En outre, les différentes clauses du contrat de travail de la salariée doivent s’interpréter en sa faveur, en cas de doute sur l’étendue de son obligation de non concurrence, étant précisé que cette prérogative relève uniquement de la compétence du juge du fond.
Ainsi, le seul fait de travailler pour une société concurrente, dont le siège social est situé à Gréasque, dans les Bouches du Rhône, département visé par la clause de non concurrence, ne caractérise pas nécessairement une violation de son obligation de non-concurrence par la salariée.

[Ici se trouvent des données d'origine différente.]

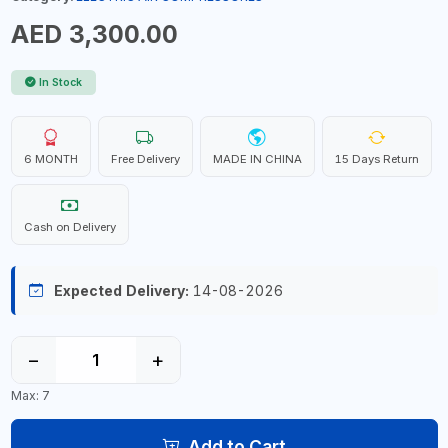
AED 3,300.00
In Stock
6 MONTH
Free Delivery
MADE IN CHINA
15 Days Return
Cash on Delivery
Expected Delivery:
14-08-2026
−
+
Max: 7
Add to Cart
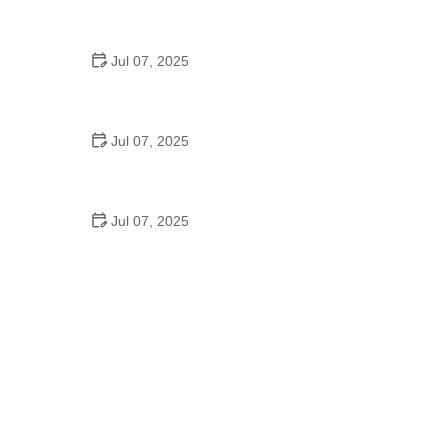
Best US National Parks for Mountain Biking: Ride
Epic Trails Across America
Jul 07, 2025
Best Aero Helmets for Time Trials and Racing
Jul 07, 2025
How to Clean and Lubricate Your Bike Chain Like a
Pro
Jul 07, 2025
10 Must-Have Items for Long-Distance Cycling
Trips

Il en résulte, que la violation de l’obligation de non concurrence par la salariée ne saurait être considérée comme évidente et que, c’est à juste titre que le premier juge a dit n’y avoir lieu à référé.
En conséquence, il y a lieu à confirmation de l’ordonnance entreprise sur ce point.
Sur la demande reconventionnelle de dommages et intérêts
Aucune preuve d’un abus de l’employeur dans son droit d’agir en justice et de faire appel n’étant rapportée, cette demande sera rejetée.
Sur les demandes accessoires
Il sera alloué à l’intimée, sur le fondement de l’article 700 du code de procédure civile, la somme de 800€ au titre des frais irrépétibles exposés en première instance et en appel.
Succombant en appel, l’employeur sera condamné aux entiers dépens.
PAR CES MOTIFS
La Cour
Confirme l’ordonnance entreprise sauf en ce qu’elle a rejeté la demande de Z-A B fondée sur l’article 700 du code de procédure civile,
Statuant à nouveau et y ajoutant :
Condamne la société Pharma Dom (Orkyn) à payer à Z-A B la somme de 800€ au titre des frais irrépétibles exposés en première instance et en appel,
Rejette les demandes plus amples ou contraires,
Condamne la société Pharma Dom (Orkyn) aux entiers dépens.